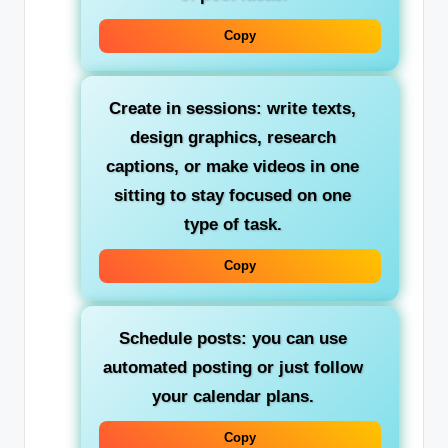
Copy
Create in sessions: write texts,
design graphics, research
captions, or make videos in one
sitting to stay focused on one
type of task.
Copy
Schedule posts: you can use
automated posting or just follow
your calendar plans.
Copy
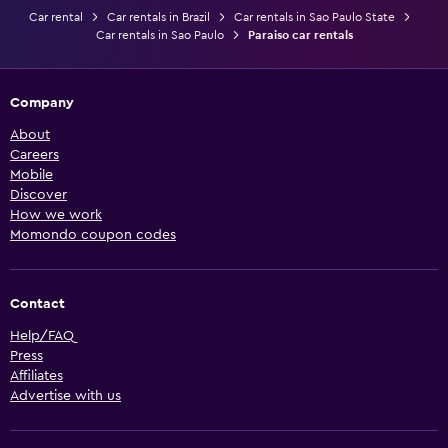
Car rental
Car rentals in Brazil
Car rentals in Sao Paulo State
Car rentals in Sao Paulo
Paraiso car rentals
Company
About
Careers
Mobile
Discover
How we work
Momondo coupon codes
Contact
Help/FAQ
Press
Affiliates
Advertise with us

____

Task requirements.
Would you please copy every line in the data that contains the word "Paulo"?

Result for this task.
Car rentals in Sao Paulo State
Car rentals in Sao Paulo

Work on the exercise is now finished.